Rap is no longer the light-hearted music it used to be, a while ago. Neither its conscious side – or what is left of it – nor the materialistic and violent one, radiate with joy and happiness. Even the most hedonistic kind of rap, the one tailored for clubs and dancefloor, is more about debauchery, drug addiction and mental disorders, than about passion for life.

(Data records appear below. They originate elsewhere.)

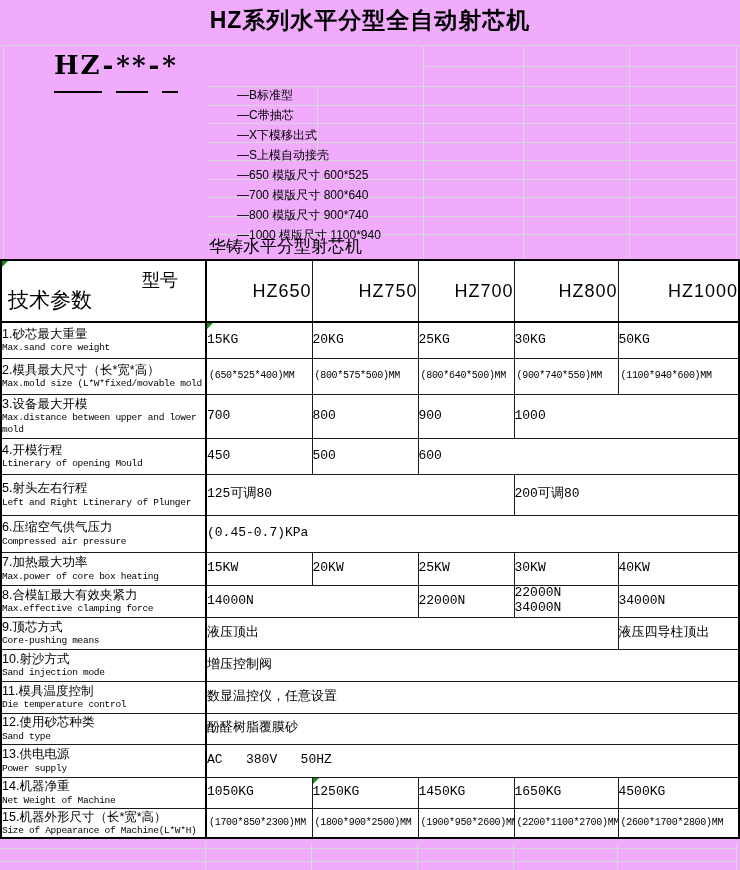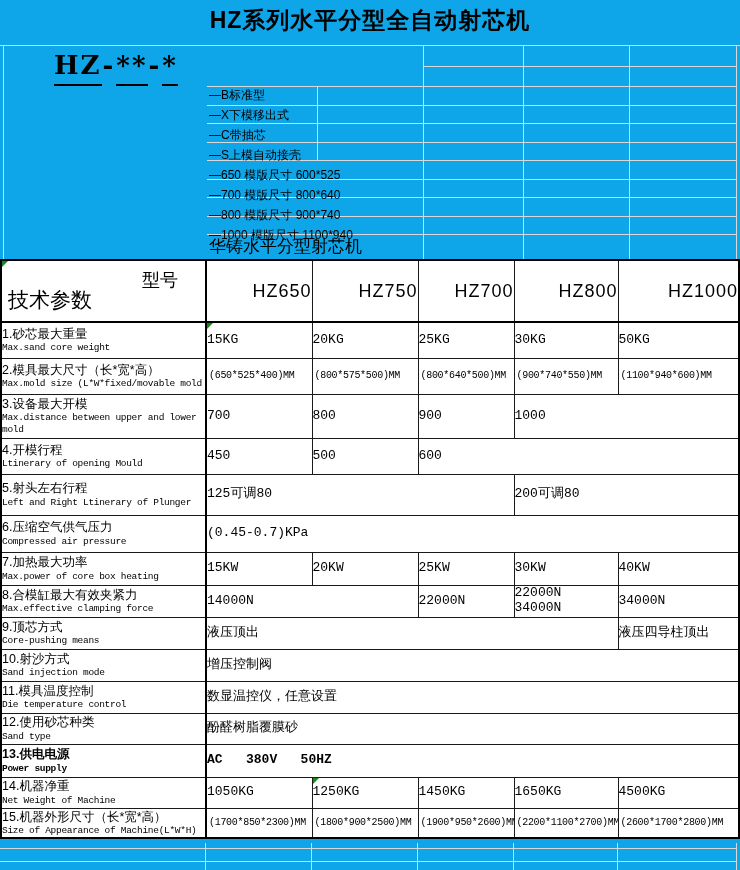--- a/index.html
+++ b/index.html
@@ -1,31 +1,31 @@
 <!DOCTYPE html>
 <html style="--marker: #168a16;"><head>
 <meta charset="utf-8">
 <style>
   html,body{margin:0;padding:0;background:#fff;}
-  .page{position:relative;width:740px;height:870px;background:#0ea5e9;overflow:hidden;
+  .page{position:relative;width:740px;height:870px;background:#f0abfc;overflow:hidden;
         font-family:"Liberation Sans",sans-serif;color:#000;}
   
   .hl{position:absolute;height:1px;background:#d8d8d8;}
   .vl{position:absolute;width:1px;background:#d8d8d8;}
   
   .title{position:absolute;top:5px;left:0;width:740px;text-align:center;
          font-size:23px;font-weight:bold;letter-spacing:1px;}
   
   .model{position:absolute;top:50px;left:54px;font-family:"DejaVu Serif","Liberation Serif",serif;
          font-weight:bold;font-size:26px;letter-spacing:2px;}
-  .model .u{border-bottom:2px solid #000;padding-bottom:4px;}
+  .model .u{border-bottom:2px solid #000;padding-bottom:11px;}
   .model .sep{padding:0 1px;}
   
   .options{position:absolute;left:209px;top:86px;width:527px;}
-  .opt{height:20px;line-height:18.5px;font-size:12px;white-space:nowrap;overflow:hidden;}
+  .opt{height:20px;line-height:18.5px;font-size:12px;white-space:nowrap;overflow:hidden;margin-left:28px;}
   .subtitle{position:absolute;left:209px;top:235px;height:24px;line-height:24px;font-size:17px;}
   
   table.spec{position:absolute;left:0;top:259px;width:738px;border-collapse:collapse;
              table-layout:fixed;background:#fff;border:2px solid #000;}
   table.spec td{border:1px solid #1a1a1a;padding:0;position:relative;overflow:hidden;}
   td.corner,td.lbl{border-right:2px solid #000 !important;}
   tr.head td{border-bottom:2px solid #000 !important;}
   td.corner .tr-lab{position:absolute;top:7px;right:27px;font-size:18px;}
   td.corner .bl-lab{position:absolute;bottom:7px;left:6px;font-size:21px;}
   td.colhead{text-align:right;vertical-align:middle;font-size:18px;letter-spacing:1px;
@@ -68,22 +68,22 @@
       <div class="vl" style="left: 311px; top: 843px; height: 27px;"></div>
       <div class="vl" style="left: 417px; top: 843px; height: 27px;"></div>
       <div class="vl" style="left: 513px; top: 843px; height: 27px;"></div>
       <div class="vl" style="left: 617px; top: 843px; height: 27px;"></div>
       <div class="vl" style="left: 736px; top: 843px; height: 27px;"></div>
     </div>
   <div class="title">HZ系列水平分型全自动射芯机</div>
   <div class="model"><span class="u">HZ</span><span class="sep">-</span><span class="u">**</span><span class="sep">-</span><span class="u">*</span></div>
   <div class="options" id="options">
       <div class="opt short">—B标准型</div>
+      <div class="opt short">—C带抽芯</div>
       <div class="opt short">—X下模移出式</div>
-      <div class="opt short">—C带抽芯</div>
       <div class="opt short">—S上模自动接壳</div>
       <div class="opt">—650  模版尺寸 600*525</div>
       <div class="opt">—700 模版尺寸  800*640</div>
       <div class="opt">—800  模版尺寸 900*740</div>
       <div class="opt">—1000 模版尺寸 1100*940</div>
     </div>
   <div class="subtitle">华铸水平分型射芯机</div>
 
   <table class="spec">
     <colgroup>
@@ -207,21 +207,21 @@
           </td>
           <td class="val" colspan="5">数显温控仪，任意设置</td>
         </tr>
         <tr style="height: 31px;">
           <td class="lbl">
             <div class="cn">12.使用砂芯种类</div>
             <div class="en">Sand type</div>
           </td>
           <td class="val" colspan="5">酚醛树脂覆膜砂</td>
         </tr>
-        <tr style="height: 33px; font-weight: bold;">
+        <tr style="height: 33px;">
           <td class="lbl">
             <div class="cn">13.供电电源</div>
             <div class="en">Power supply</div>
           </td>
           <td class="val" colspan="5">AC   380V   50HZ</td>
         </tr>
         <tr style="height: 31px;">
           <td class="lbl">
             <div class="cn">14.机器净重</div>
             <div class="en">Net Weight of Machine</div>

Even when it is all about power and success, it smells badly of revenge and competition. And so, when in 2015 Kamaiyah released "How Does it Feel", this single was received like a bowl of fresh air. There, in a jaunty way, the young woman from the city of Oakland – more than ever the beating heart of the Bay Area hip-hop scene – was looking for light and happiness, in the middle of a dark world. She talked about enjoying simple pleasures, in a context, poverty, not made for them.
That subject matter, almost a state of mind, the rapper developed it on a mixtape, the well-named A Good Night in the Ghetto. On it, Kamaiyah introduced herself as a heir to her models, TLC, Missy Elliott, Lauryn Hill, women like her, whose music, in the 90’s, was still light and groovy. As soon as with the first track, the catchy "I’m On", Kamaiyah was in the same mood as on "How Does it Feel", reusing its motto: "how does it feel to be rich?". Her epicurean stance was also visible on "Mo Money, Mo Problems", a pleasant and innocent ode to material pleasures, and "Ain't Going Home Tonight", a track about good times spent riding cars. "Freaky Freaks" was about drinking, and "Niggas" about sexual freedom. And love, once again, was the one and true sentiment on "Come Back". One song only was pessimistic: the conclusive "For My Dawg", a tribute to a dead friend, and to another one, suffering from a cancer. This man, actually, one of the guys pictured on the joyous cover art, would die shortly afterwards…
As said above, the rapper’s influences came from old times. Her music was deeply rooted in her own California’s g-funk, thanks to its funky and vintage sounds, and a few sirens. But it was also very much contemporary, due to the presence of some rhythms and routines coming from ratchet, a style whose big star, YG, featured on A Good Night in the Ghetto. He was its only famous guest, the others being unknown rappers from Kamaiyah’s own collective, the Big Money Gang. The man from Compton participated to her song "Fuck It Up". And recently she returned the favor, with her contribution to his own Still Brazy album, along with Drake. Considering this, and also the quality of this project, Kamaiyah should leave her dear ghetto soon. She should enter the big league and enjoy new kinds of pleasures, those related to fame.